**SOURCE:**
I am using the following regex:
^([W|w][P|p]|[0-9]){8}$
The above regex accepts wp1234567 (wp+7 digits) also. Whereas expected: WP+6digit or wp+6digit or only 8 digit
For example:
WP123456
wp126456
64535353
Note that [W|w] matches W, w and |, since | inside a character class loses its special meaning of an alternation operator. Also, by setting the grouping (...) around [W|w][P|p]|[0-9] you match 8 occurrences of *the whole sequences of WP or digits.
You should set the correct value in the limited quantifier and remove grouping and use alternation to allow either wp+6 digits or just 8 digits:
^(?:[Ww][Pp][0-9]{6}|[0-9]{8})$
See demo
The regex matches:
^ - start of string (not necessary if you check the whole string with String#matches())
(?:[Ww][Pp][0-9]{6}|[0-9]{8}) - 2 alternatives:
[Ww][Pp][0-9]{6} - W or w followed with P or p followed with 6 digits
| - or...
[0-9]{8} - exactly 8 digits
$ - end of string
Other scenarios (just in case):
If you need to match strings consisting of 7 or 8 digits, you need to replace {8} limited quantifier with {7,8}:
^(?:[Ww][Pp][0-9]{6}|[0-9]{7,8})$
And in case you do not want to match Wp123456 or wP123456, use one more alternation in the beginning:
^(?:(?:WP|wp)[0-9]{6}|[0-9]{8})$

**DATA SECTION:**

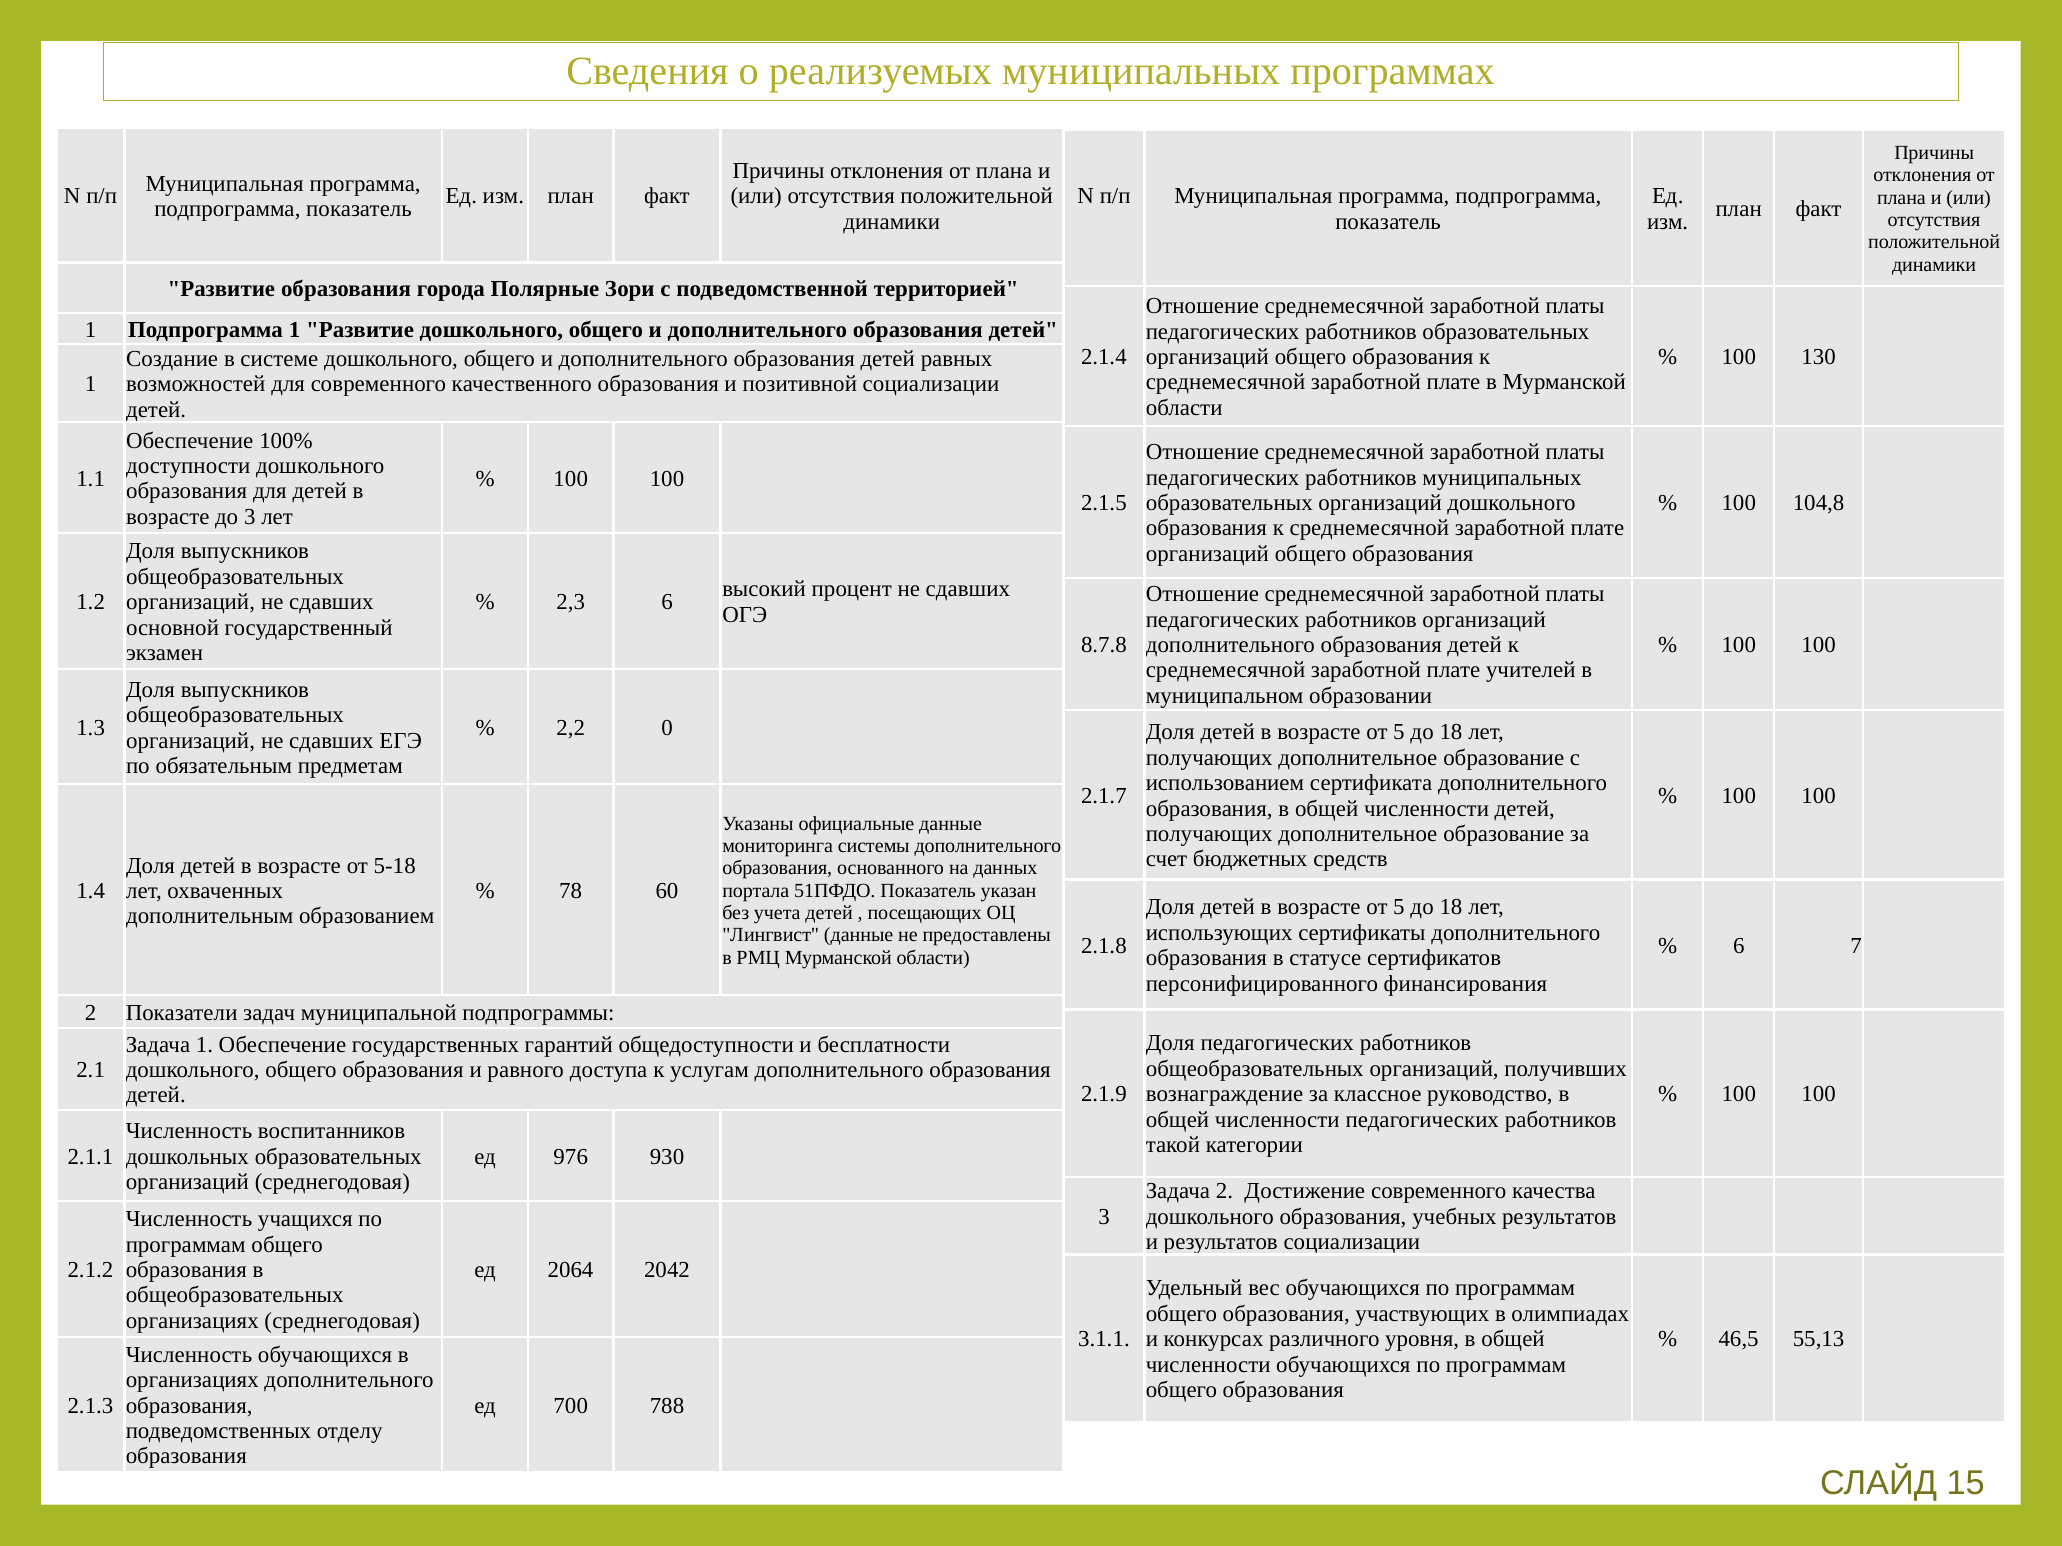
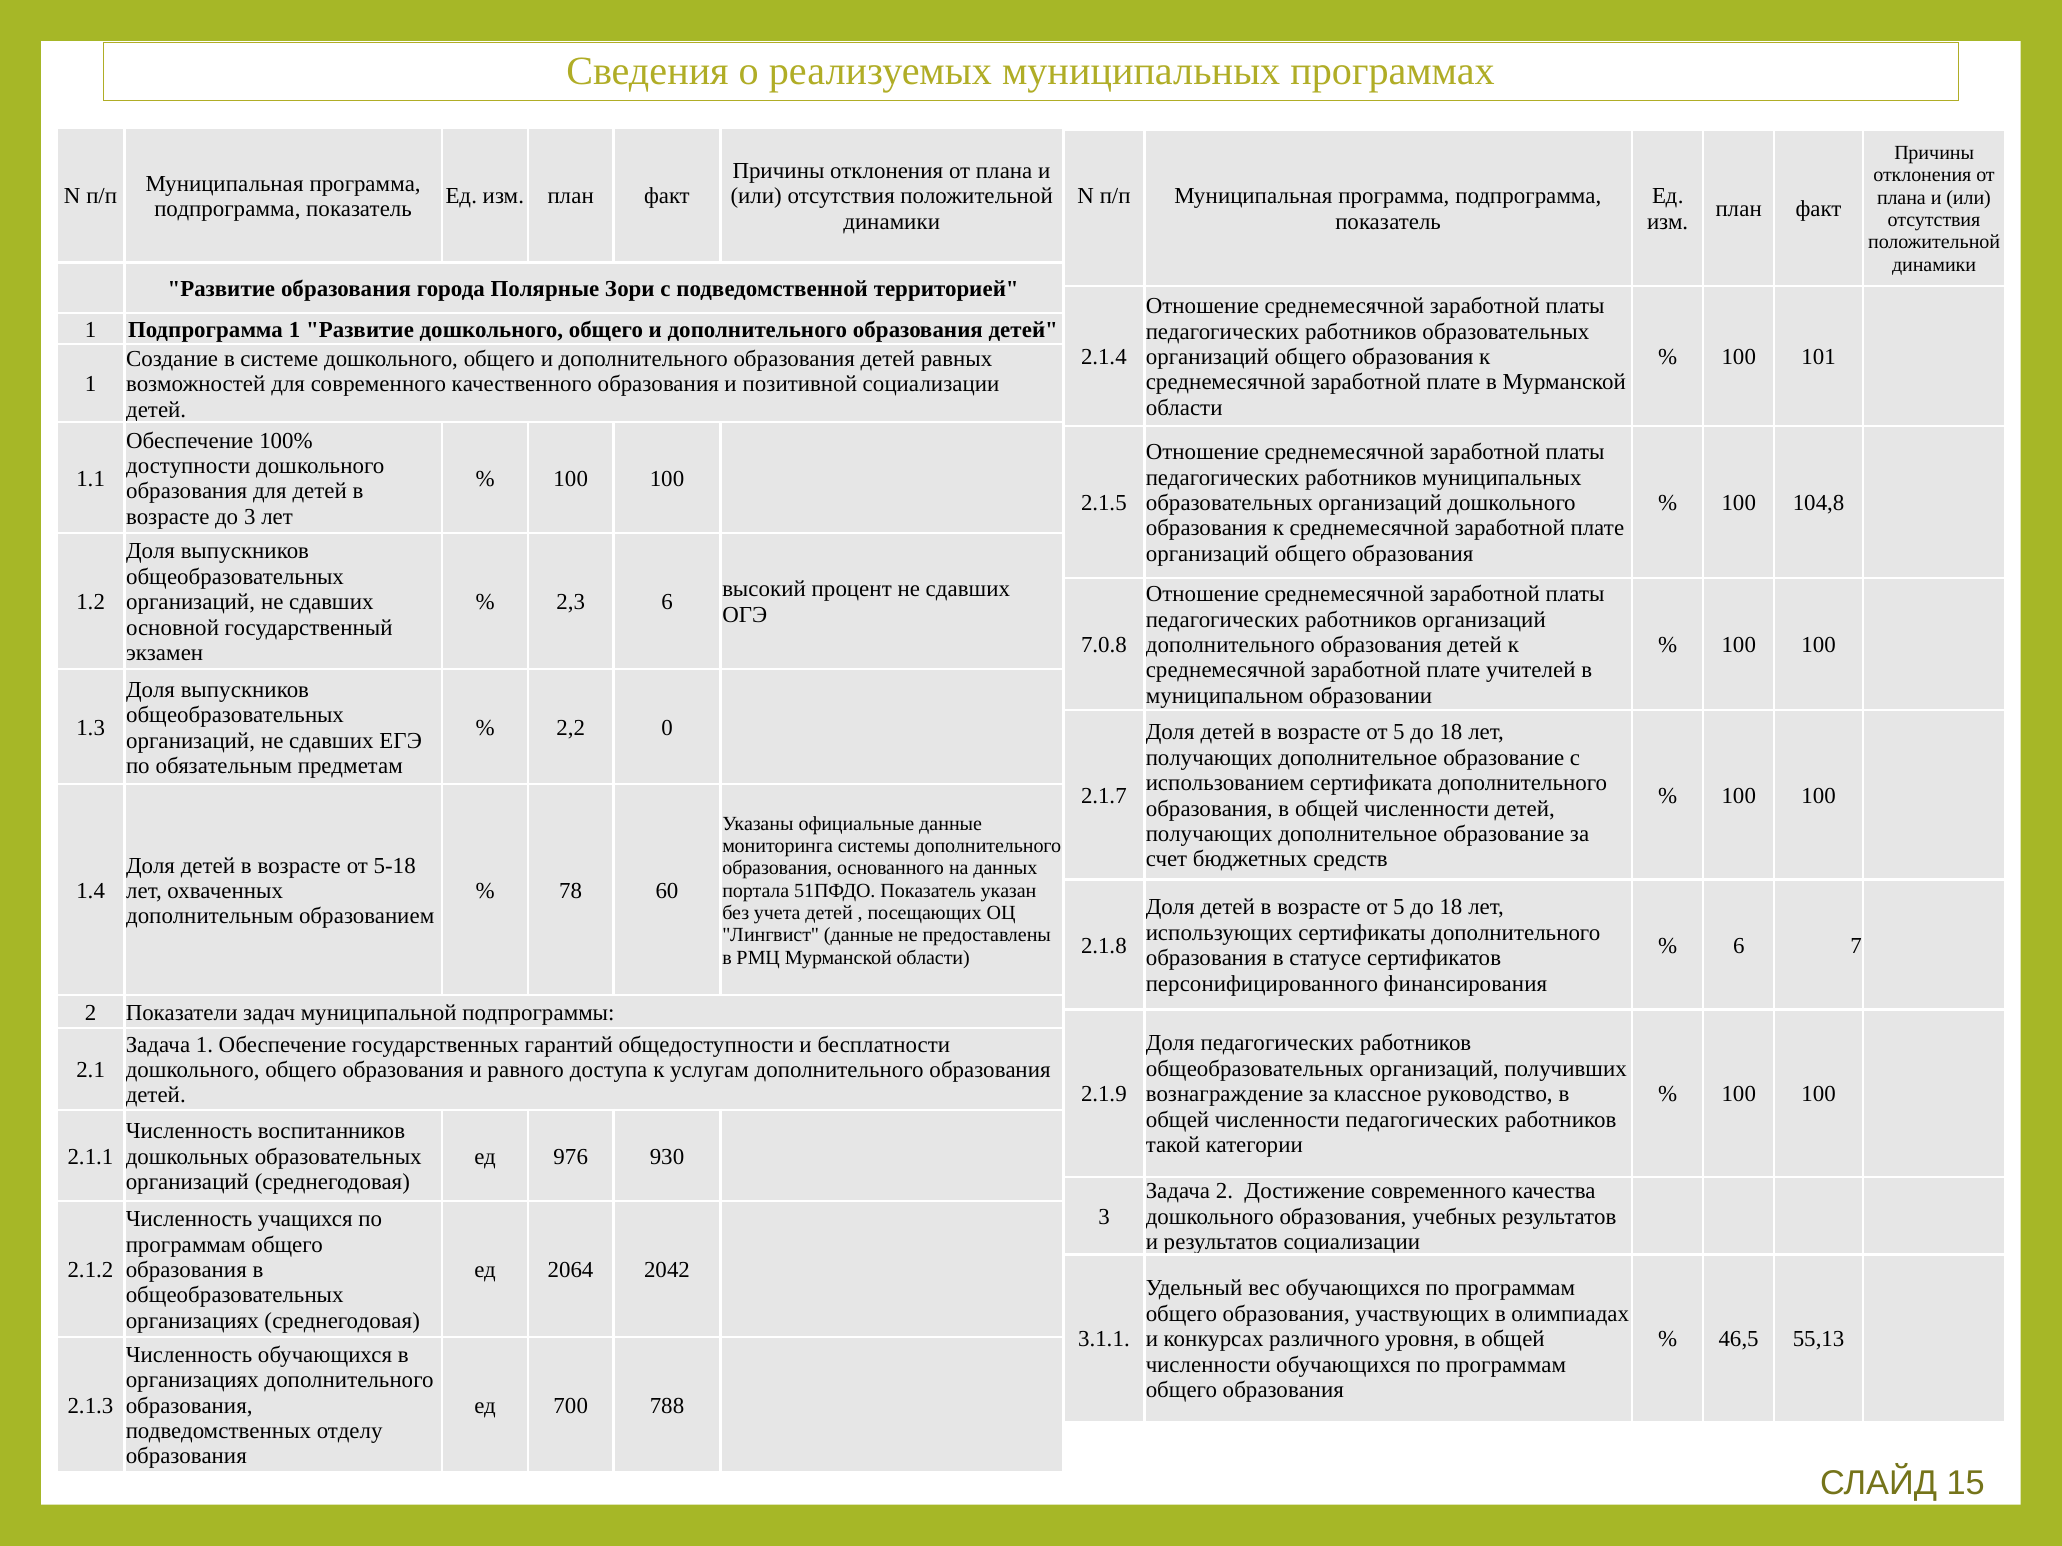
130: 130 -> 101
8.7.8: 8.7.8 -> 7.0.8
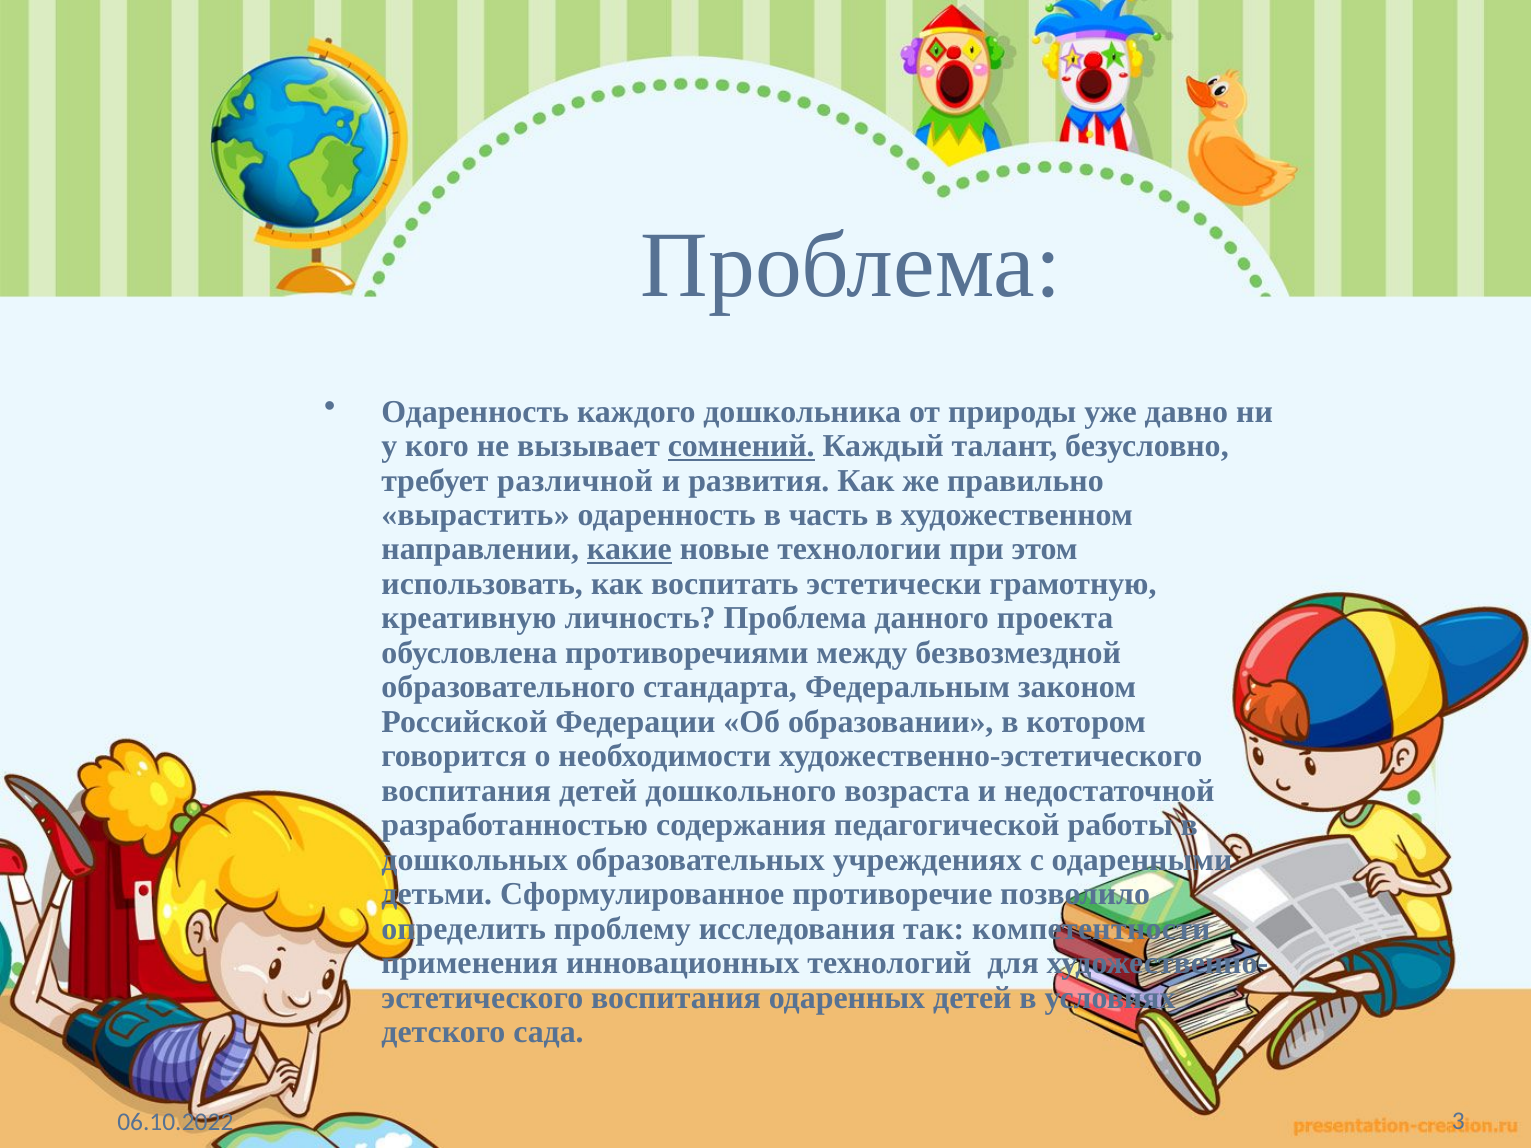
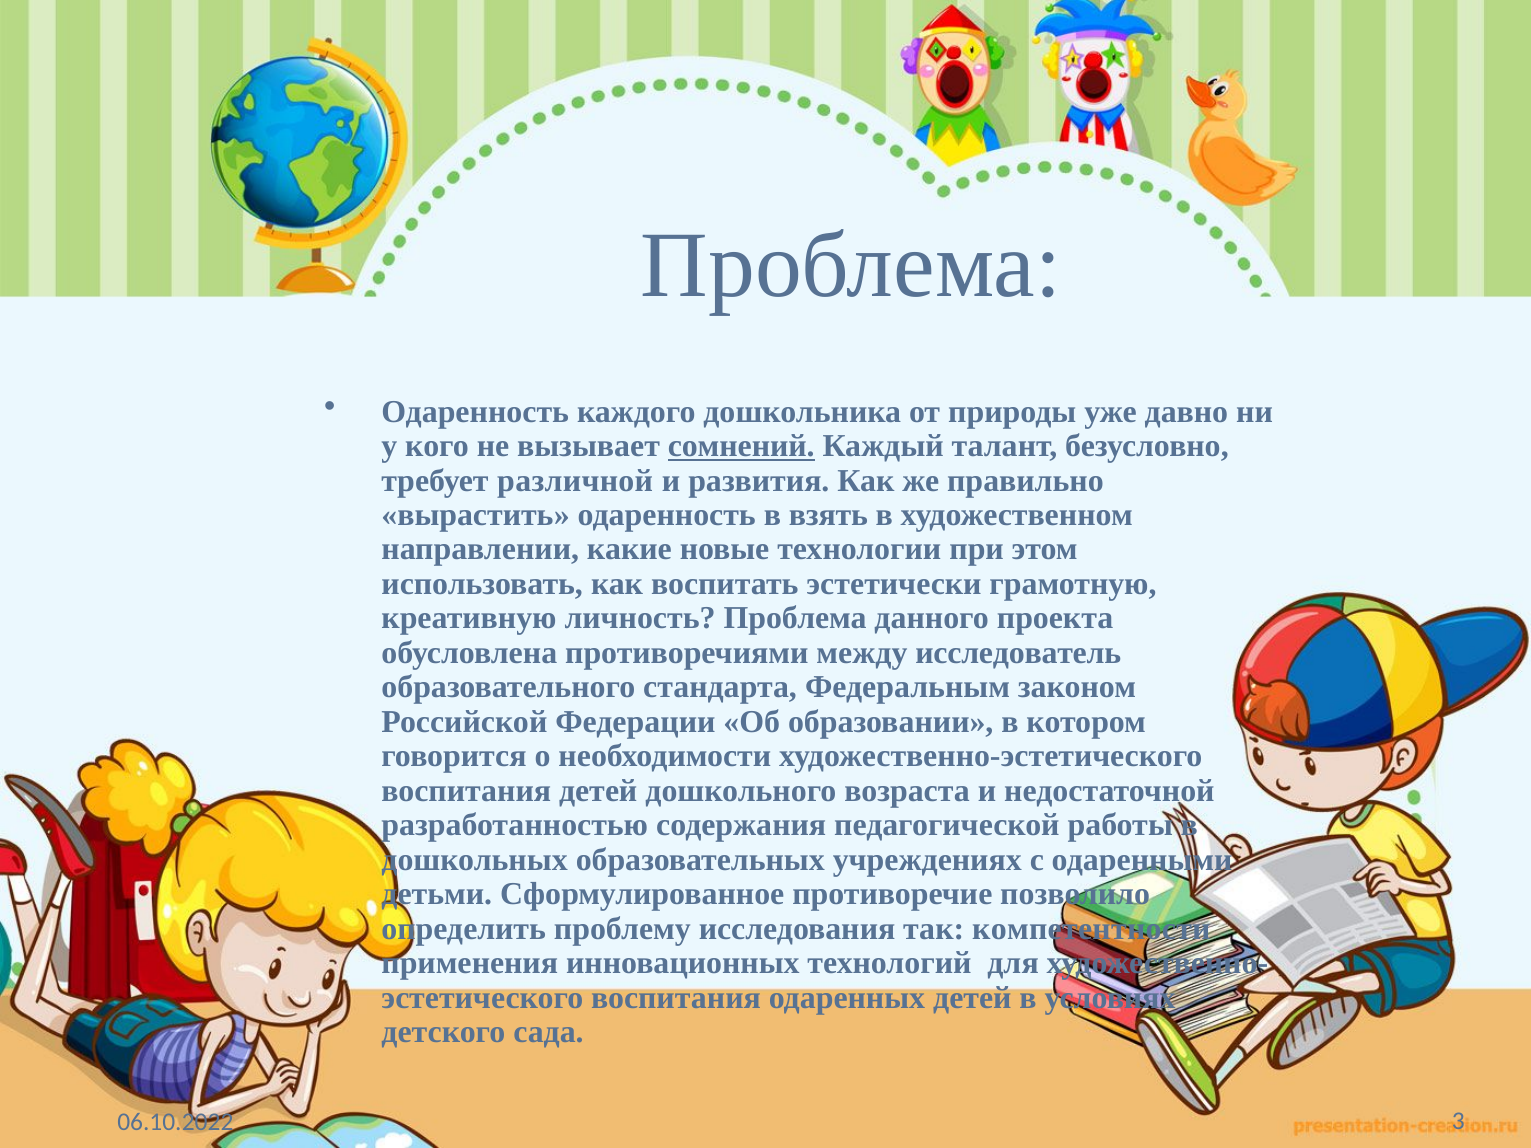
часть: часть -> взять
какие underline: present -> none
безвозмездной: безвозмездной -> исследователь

**EXERCISES TO COMPLETE:**
1: In the regex post, rewrite the part that opens with the words containing "I am using the" and closes with "string with String#matches())", swapping "regex" for "pattern".
2: Answer these questions from the regex post:
(a) What sample string does the first pattern accept even though it shouldn't?
(b) What does the piece "[Ww][Pp][0-9]{6}" match?
(c) What should replace the {8} limited quantifier to match strings of 7 or 8 digits?

**RESPONSES:**
1:
I am using the following pattern:
^([W|w][P|p]|[0-9]){8}$
The above pattern accepts wp1234567 (wp+7 digits) also. Whereas expected: WP+6digit or wp+6digit or only 8 digit
For example:
WP123456
wp126456
64535353
Note that [W|w] matches W, w and |, since | inside a character class loses its special meaning of an alternation operator. Also, by setting the grouping (...) around [W|w][P|p]|[0-9] you match 8 occurrences of *the whole sequences of WP or digits.
You should set the correct value in the limited quantifier and remove grouping and use alternation to allow either wp+6 digits or just 8 digits:
^(?:[Ww][Pp][0-9]{6}|[0-9]{8})$
See demo
The pattern matches:
^ - start of string (not necessary if you check the whole string with String#matches())

2:
(a) wp1234567 (wp followed by 7 digits).
(b) W or w, followed by P or p, followed by 6 digits.
(c) {7,8}.